Domestic institutional investors (DIIs), which include MFs, insurance firms, and other domestic financial institutions, have offloaded shares worth over Rs 43,000 crore in November but remain net buyers this year to the tune of Rs 5,127 crore.

In contrast, foreign portfolio investors (FPIs) have ramped up their buying this year, purchasing more than Rs 1 trillion worth of shares year to date.

In the past few years, MFs have emerged as significant institutional buyers, often offsetting the selling by FPIs.

“Net flows in mutual funds have been negative in the last few months and the selling in the market is a reflection of that,” said G Pradeepkumar, CEO, Union MF.

He added there was a possibility that a few equity funds would have also taken tactical cash calls in the last few months amid rich valuations.

Equity funds posted their fourth straight month of outflows as investors continued to book profits in October.

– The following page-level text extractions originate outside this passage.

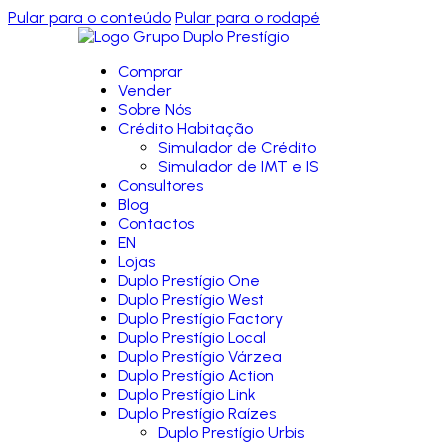
Pular para o conteúdo
Pular para o rodapé
Comprar
Vender
Sobre Nós
Crédito Habitação
Simulador de Crédito
Simulador de IMT e IS
Consultores
Blog
Contactos
EN
Lojas
Duplo Prestígio One
Duplo Prestígio West
Duplo Prestígio Factory
Duplo Prestígio Local
Duplo Prestígio Várzea
Duplo Prestígio Action
Duplo Prestígio Link
Duplo Prestígio Raízes
Duplo Prestígio Urbis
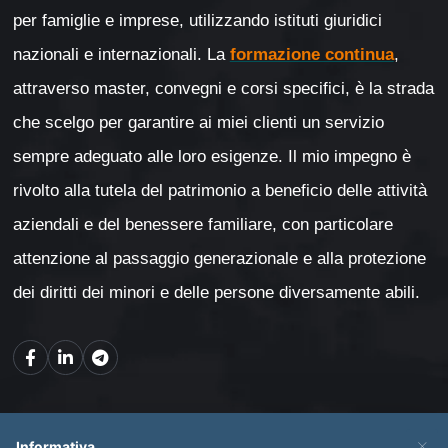
per famiglie e imprese, utilizzando istituti giuridici
nazionali e internazionali. La
formazione continua
,
attraverso master, convegni e corsi specifici, è la strada
che scelgo per garantire ai miei clienti un servizio
sempre adeguato alle loro esigenze. Il mio impegno è
rivolto alla tutela del patrimonio a beneficio delle attività
aziendali e del benessere familiare, con particolare
attenzione al passaggio generazionale e alla protezione
dei diritti dei minori e delle persone diversamente abili.
Mappa del sito
×
Informativa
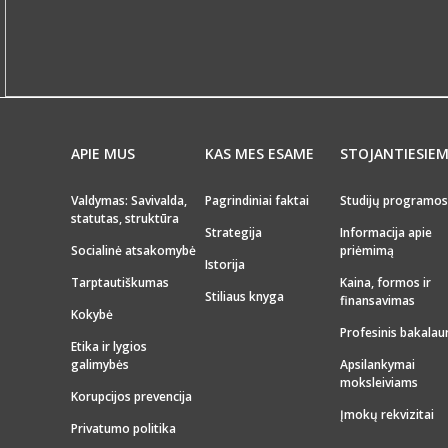
APIE MUS
KAS MES ESAME
STOJANTIESIE
Valdymas: Savivalda,
Pagrindiniai faktai
Studijų programos
statutas, struktūra
Strategija
Informacija apie
Socialinė atsakomybė
priėmimą
Istorija
Tarptautiškumas
Kaina, formos ir
Stiliaus knyga
finansavimas
Kokybė
Profesinis bakalau
Etika ir lygios
galimybės
Apsilankymai
moksleiviams
Korupcijos prevencija
Įmokų rekvizitai
Privatumo politika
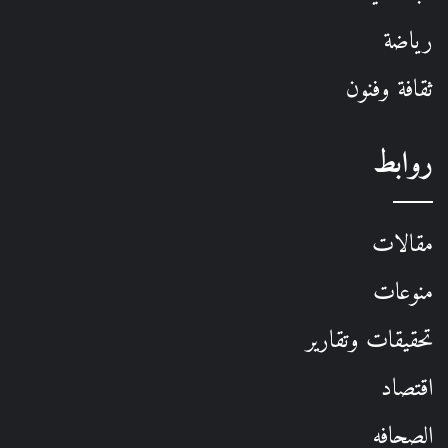
رياضة
ثقافة وفنون
روابط
مقالات
منوعات
تحقيقات وتقارير
اقتصاد
الصحافه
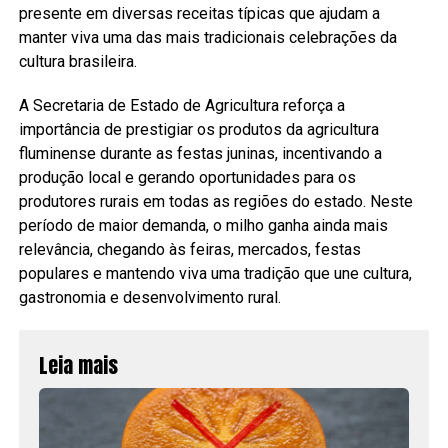
presente em diversas receitas típicas que ajudam a
manter viva uma das mais tradicionais celebrações da
cultura brasileira.
A Secretaria de Estado de Agricultura reforça a
importância de prestigiar os produtos da agricultura
fluminense durante as festas juninas, incentivando a
produção local e gerando oportunidades para os
produtores rurais em todas as regiões do estado. Neste
período de maior demanda, o milho ganha ainda mais
relevância, chegando às feiras, mercados, festas
populares e mantendo viva uma tradição que une cultura,
gastronomia e desenvolvimento rural.
Leia mais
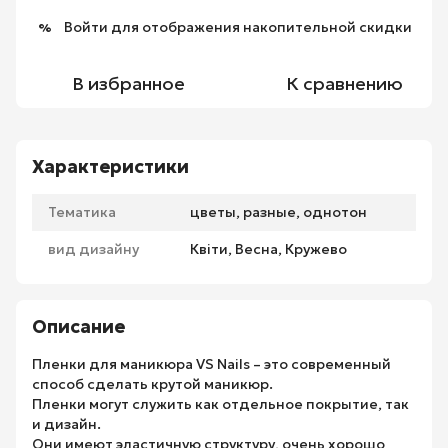
Войти
для отображения накопительной скидки
%
В избранное
К сравнению
Характеристики
Тематика
цветы, разные, однотон
вид дизайну
Квіти, Весна, Кружево
Описание
Пленки для маникюра VS Nails – это современный
способ сделать крутой маникюр.
Пленки могут служить как отдельное покрытие, так
и дизайн.
Они имеют эластичную структуру, очень хорошо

Total outflows in equity-oriented schemes stood at Rs 3,991 crore (including close-ended schemes), taking the total outflows since July to over Rs 10,000 crore.

Industry players said that November might see outflows as well on profit-taking as the markets climbed new highs.

"Investors seemed to have moved a portion of their equity corpus from equities to debt, especially short-term funds," said Pradeepkumar, adding that inflows are likely only if there is a significant correction in the market.

There is a belief that the Indian markets have run ahead of fundamentals, which is why India’s prospects look less attractive compared to other emerging markets, according to brokerages.

UBS, for instance, is neutral on India, and has estimated earnings per share (EPS) growth of 25 per cent for 2021 and 15 per cent for 2022.

“Although growth and earnings should rebound in 2021, recent performance has pushed (India’s) valuations into less attractive territory, unlike Asean,” said UBS, adding that the progress on the reforms front, the size of the Budget deficit and easing of Covid restrictions were factors to watch out for.

Credit Suisse, on the other hand, has an underperform rating on the Indian markets.

“The Indian economy appears to be recovering from the virus-induced recession despite Covid-19 being not completely under control.

"However, we remain underperform on the market due to its expensive valuation, relative to other Asian markets,” it said in a recent note.